Plaintiff excepted to the rulings on the motion to dismiss and the motion for judgment on the pleadings.

The Supreme Court of Iowa in Whitfield v. Grimes, 229 Iowa 309, 294 N.W. 346, 350, states the correct rule on the law of the case doctrine, in a similar case to the one at bar, as follows:

“In Watkins v. Iowa Cent. R. Co., 123 Iowa 390, loc. cit. 395, 98 N.W. 910, loc. cit. 912, this court said: Tf, after a ruling on a demurrer, a party excepting to that ruling pleads over a mere repetition of the matter theretofore stated in the pleading demurred to, he does not, of course, waive the error in the ruling on the demurrer. By so doing he manifestly does not intend to waive the error in the ruling on the demurrer, if any there be. * * * He either does not plead over by reasserting the same matters, or, if he does, such pleading should not be held to be a waiver of the ruling theretofore properly excepted to. Our rules of procedure are not intended as a trap to catch the unwary.

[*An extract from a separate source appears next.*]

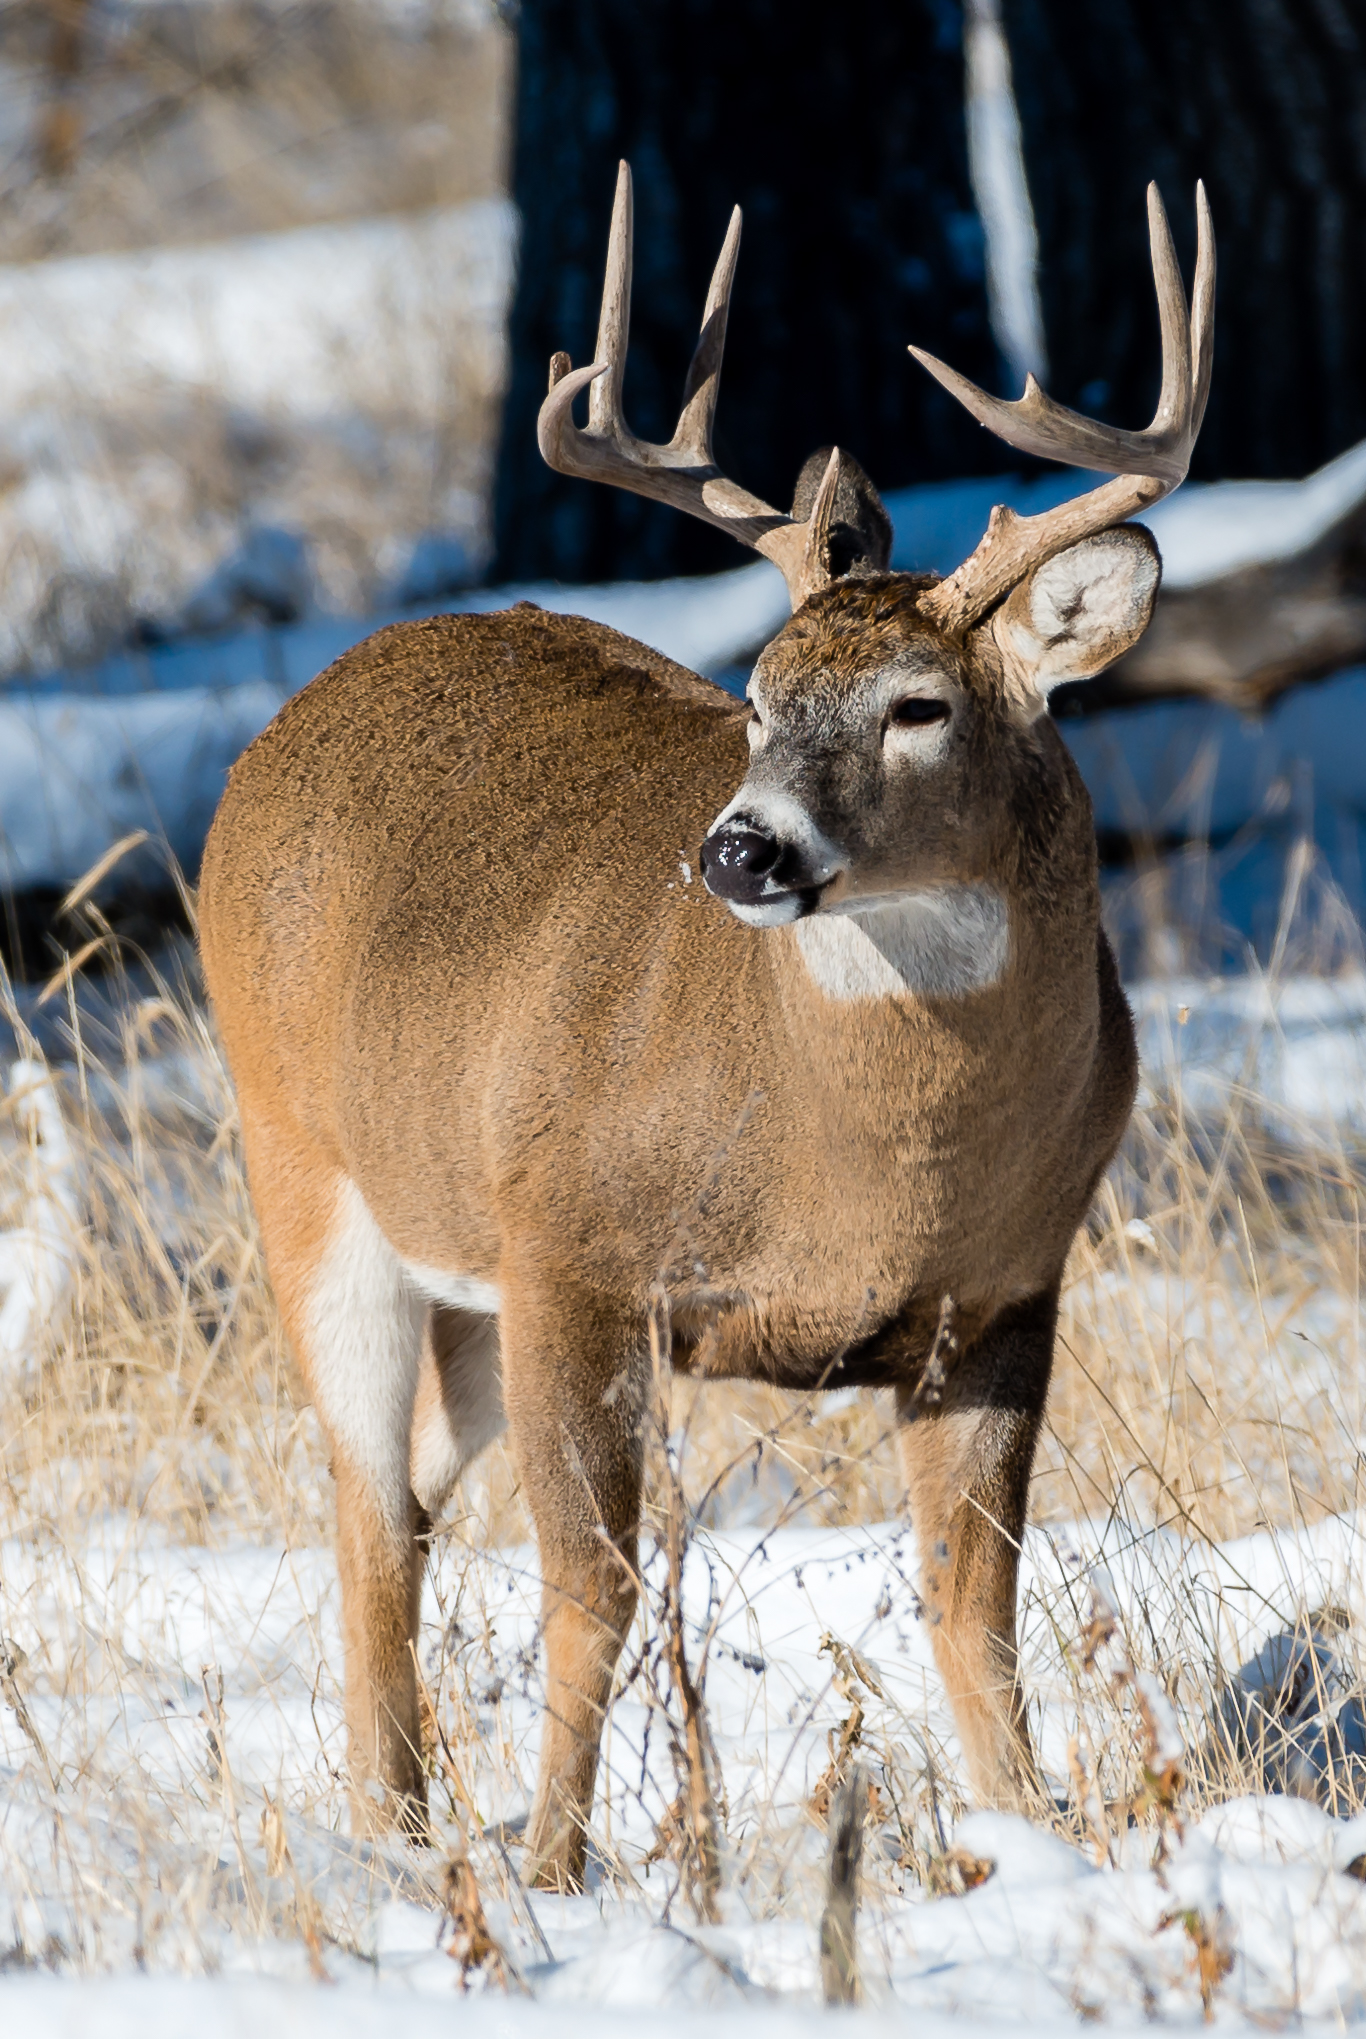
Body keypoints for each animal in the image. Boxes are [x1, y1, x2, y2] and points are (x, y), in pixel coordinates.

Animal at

Of course, if no exception is taken to the ruling on the demurrer, and the party whose pleading is attacked makes no exception thereto, but pleads over, and the demurring party moves to strike it, because a mere repetition, the only question then to be considered is the correctness of the ruling on the motion to strike. By-failing to except to the ruling on the de*132murrer, the pleader accepts it as the law of the case, and the only ruling he challenges is the one on the motion to strike.’ ”

We conclude that the trial court erred in sustaining the motion for judgment on the pleadings. It follows that the judgment should be reversed and the cause remanded for trial on the merits. It is so ordered.

SADLER, C. J., and BICKLEY, BRICE, and LUJAN, JJ., concur.